Pour le dernier panelliste, M. Idriss Hamat Kréo, Directeur adjoint de tutelle des collectivités autonomes, MATHU, différentes raisons amènent les enfants à être dans la rue. La mendicité est aujourd’hui un phénomène social et c’est la responsabilité de tout le monde, indique-t-il. Pour lui, les facteurs favorisants sont la pauvreté, le sous-emploi, la mauvaise gouvernance, la corruption impactent négativement sur la société. « Le centre d’espoir de Koundoul aux années 70 et 80 était un centre de référence, aujourd’hui il ne compte que quelques hectares.  Lorsqu’on apprend qu’une mission va passer, c’est une grande mobilisation des enfants.
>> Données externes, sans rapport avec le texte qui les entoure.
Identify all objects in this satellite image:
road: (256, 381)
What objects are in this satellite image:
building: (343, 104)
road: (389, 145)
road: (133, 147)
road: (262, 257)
Après, tous les enfants regagnent les marchés. C’est une irresponsabilité des gens qui ont la charge de nos institutions », dévoile-t-il. En 2015 soutient-il, un arrêté ministériel interdisait la mendicité, certains mendiants ont été envoyés vers ce centre, mais actuellement, le phénomène reprend de bel.  Le directeur estime que ce qui se passe, c’est une bombe à retardement. Il s’inquiète que ces enfants deviennent des délinquants, des braqueurs et la société sera mise à mal. Il déplore nos frontières poreuses qui favorisent aussi l’infiltration des mendiants étrangers. D’après lui, on a que des mesures cosmétiques au Tchad.